Yes, I meant that 7zip does take more resources than gzip, but adding encryption doesn’t add any *more*. As for the performance hit, the machines I use 7zip on have distinct busy and non-busy times, so I can schedule a 25-minute, 7zipped backup during a non-busy time fairly easily. I realize this isn’t necessarily normal for most servers though, for the rest of our off-line backups we use gzip. After looking at these results I’m thinking about lzo instead, especially since it’s less of a hit on a busy machine. Unfortunately, I see that version 2 doesn’t have a nice, gzip-like executable. Since we use 64-bit machines almost exclusively, and v2 promises better performance on 64-bit, does anyone have a link to a command-line archiver that can use lzo v2?
Mark,
for me on Ubuntu 8.10 where I did test – lzop comes linked with LZO v2 libraries.
So even your distributive has lzop with LZO v1 you probably can compile it linked to v2.
lzjb
Reminds me of discussions in this post:
ZFS & MySQL/InnoDB Compression Update
http://blogs.smugmug.com/don/2008/10/13/zfs-mysqlinnodb-compression-update/
Vadim,
too ugly results for lzma, can u post system spec?
I test compress/decompress on windows 7zip, quad core amd 9500 with 8gb ram, so I have decompress speed 20 mb/s (too close for regular old 160gb PATA drive speed) and compression (fast mode) speed 8mb/s.
I will try later on a similar system under Linux, and post results.
slavik,
it is Dell PowerEdge R900, 4x quadcores
vendor_id : GenuineIntel
cpu family : 6
model : 15
model name : Intel(R) Xeon(R) CPU E7320 @ 2.13GHz
stepping : 11
cpu MHz : 2127.881
cache size : 2048 KB
with 32GB of RAM
I found that LZMA can’t scale, with -1 it can use only 1 thread, with -5 (or bigger) only 2 worker threads.

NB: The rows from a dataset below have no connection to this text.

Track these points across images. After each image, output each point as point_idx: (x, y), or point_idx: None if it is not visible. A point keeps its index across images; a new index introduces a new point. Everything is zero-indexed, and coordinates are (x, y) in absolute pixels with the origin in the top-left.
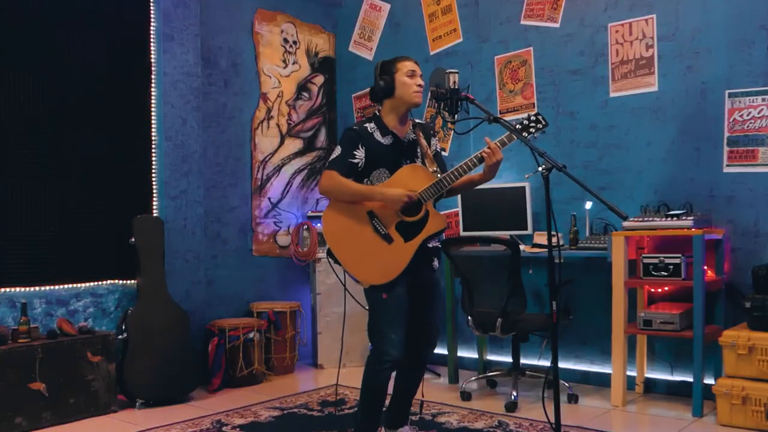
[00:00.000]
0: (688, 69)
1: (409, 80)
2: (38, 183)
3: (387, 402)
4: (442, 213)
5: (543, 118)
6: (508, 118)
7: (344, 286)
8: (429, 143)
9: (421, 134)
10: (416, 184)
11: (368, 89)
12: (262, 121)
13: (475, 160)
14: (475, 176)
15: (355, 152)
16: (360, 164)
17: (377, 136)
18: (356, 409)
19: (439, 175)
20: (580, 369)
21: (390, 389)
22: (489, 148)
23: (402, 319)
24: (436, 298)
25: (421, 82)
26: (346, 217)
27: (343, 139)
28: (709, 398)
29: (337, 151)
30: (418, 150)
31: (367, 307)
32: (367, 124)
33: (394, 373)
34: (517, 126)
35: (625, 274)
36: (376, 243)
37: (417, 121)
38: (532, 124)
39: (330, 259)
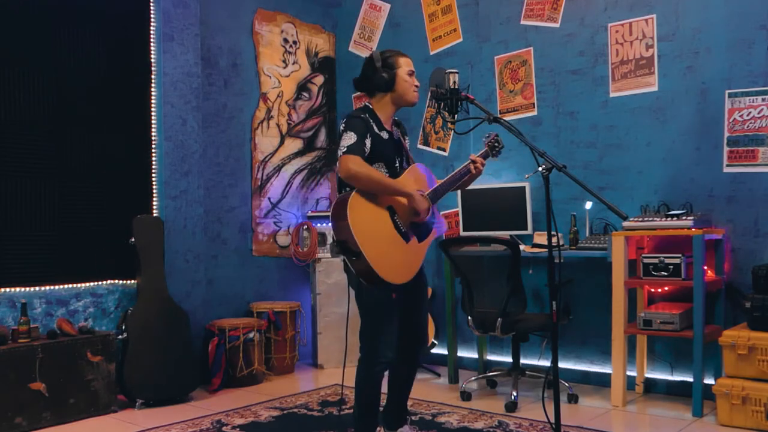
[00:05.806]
0: (688, 69)
1: (410, 78)
2: (38, 183)
3: (383, 401)
4: (441, 213)
5: (499, 142)
6: (508, 118)
7: (348, 285)
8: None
9: (400, 132)
10: (422, 185)
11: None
12: (262, 121)
13: (465, 170)
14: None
15: (365, 140)
16: (367, 154)
17: (375, 129)
18: (353, 410)
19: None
20: (580, 369)
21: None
22: (476, 164)
23: (396, 319)
24: (425, 295)
25: (418, 83)
26: (372, 210)
27: (352, 126)
28: (709, 398)
29: (351, 137)
30: (402, 148)
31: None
32: (365, 114)
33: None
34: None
35: (625, 274)
36: (396, 241)
37: (394, 118)
38: (495, 146)
39: (341, 252)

“Sets multithread mode. If you have a multiprocessor or multicore system, you can get a increase with this switch. 7-Zip supports multithread mode only for LZMA compression and BZip2 compression / decompression. If you specify {N}, for example mt=4, 7-Zip tries to use 4 threads. LZMA compression uses only 2 threads.” http://www.bugaco.com/7zip/MANUAL/switches/method.htm
In my tests on amd 9950 with 2gig of ram: 4 mb/s compression, and about 8 mb/s decompression.
I think it’s results of terrible optimization of unix port
The decompression speed computation is deceiving. You should divide by the size of the uncompressed data not the compressed one because the better the compression the worse the decompression speed will look when it is not the case.